Discurso del contemplativo

Amo la paz y la soledad; aspiro a vivir en una casa espaciosa y antigua donde no haya otro ruido que el de una fuente, cuando yo quiera oír su chorro abundante. Ocupará el centro del patio, en medio de árboles que, para salvar del Sol y del viento el sueño de sus aguas, enlazarán las copas gemebundas. Recibiré la única visita de los pájaros que encontrarán descanso en mi refugio silencioso. Ellos divertirán mi sosiego con el vuelo arbitrario y el canto natural; su simpleza de inocentes criaturas disipará en mi espíritu la desazón exasperante del rencor, aliviando mi frente el refrigerio del olvido.

La devoción y el estudio me ayudarán a cultivar la austeridad como un asceta, de modo que ni interés humano ni anhelo terrenal estorbarán las alas de mi meditación, que en la cima solemne del éxtasis descansarán del sostenido vuelo; y desde allí divisará mi espíritu el ambiguo deslumbramiento de la verdad inalcanzable.

Las novedades y variaciones del mundo llegarán mitigadas al sitio de mi recogimiento, como si las hubiera amortecido una atmósfera pesada. No aceptaré sentimiento enfadoso ni impresión violenta: la luz llegará hasta mí después de perder su fuego en la espesa trama de los árboles; en la distancia acabará el ruido antes que invada mi apaciguado recinto; la oscuridad servirá de resguardo a mi quietud; las cortinas de la sombra circundarán el lago diáfano e imperturbable del silencio.

Yo opondré al vario curso del tiempo la serenidad de la esfinge ante el mar de las arenas africanas. No sacudirán mi equilibrio los días espléndidos de Sol, que comunican su ventura de donceles rubios y festivos, ni los opacos días de lluvia que ostentan la ceniza de la penitencia. En esa disposición ecuánime esperaré el momento y afrontaré el misterio de la muerte.

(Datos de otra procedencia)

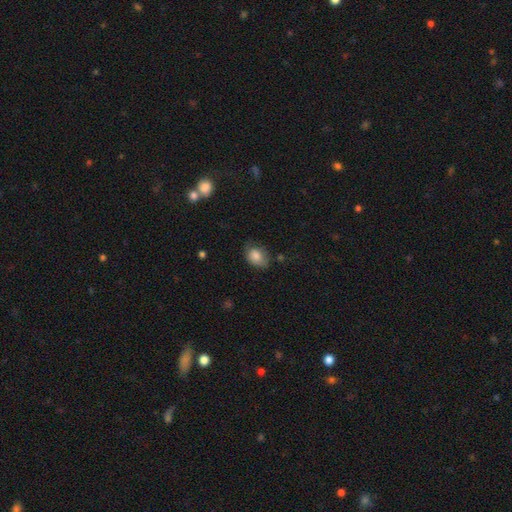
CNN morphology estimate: Q: Smooth or featured?
A: smooth (82%); runner-up: featured or disk (9%)
Q: How rounded?
A: in between (67%); runner-up: round (32%)
Q: Merging?
A: none (59%); runner-up: minor disturbance (30%)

Ella vendrá, en lo más callado de una noche, a sorprenderme junto a la muda fuente. Para aumentar la santidad de mi hora última, vibrará por el aire un beato rumor, como de alados serafines, y un transparente efluvio de consolación bajará del altar del encendido cielo. A mi cadáver sobrará por tardía la atención de los hombres; antes que ellos, habrán cumplido el mejor rito de mis sencillos funerales el beso virginal del aura despertada por la aurora y el revuelo de los pájaros amigos.

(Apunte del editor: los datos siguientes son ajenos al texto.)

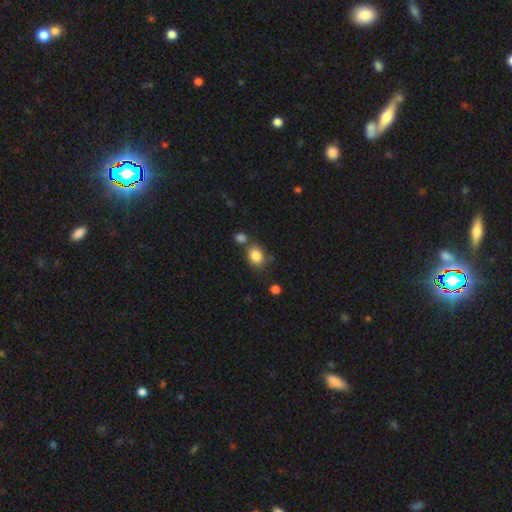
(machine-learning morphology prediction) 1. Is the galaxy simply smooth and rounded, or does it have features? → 84% smooth, 10% star or artifact, 6% featured or disk.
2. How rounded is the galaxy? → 52% in between, 47% round, 1% cigar-shaped.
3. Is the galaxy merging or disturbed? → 64% none, 19% merger, 13% minor disturbance, 4% major disturbance.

El episodio del nostálgico

Siento, asomado a la ventana, la imagen asidua de la patria.

La nieve esmalta la ciudad extranjera.

La Luna prende un fanal en el tope de cada torre.

Las aves procelarias descansan del océano, vestidas de edredón. Protejo, desde ayer, a la huérfana del caballero taciturno, de origen ignorado.

Refiere sobresaltos y peligros, fugas improvisas sobre caballos asustados y en barcos náufragos. Añade observaciones singulares, indicio de una inteligencia acelerada por la calamidad.

Duda si era su padre el caballero difunto.

Nunca lo vio sonreír.

Sacaba, a veces, un medallón vacío.

Miraba ansiosamente el reloj de hechura antigua, de campanada puntual.

Nadie consigue entender el mecanismo.

He espantado, de su seno, las mariposas negras del presagio.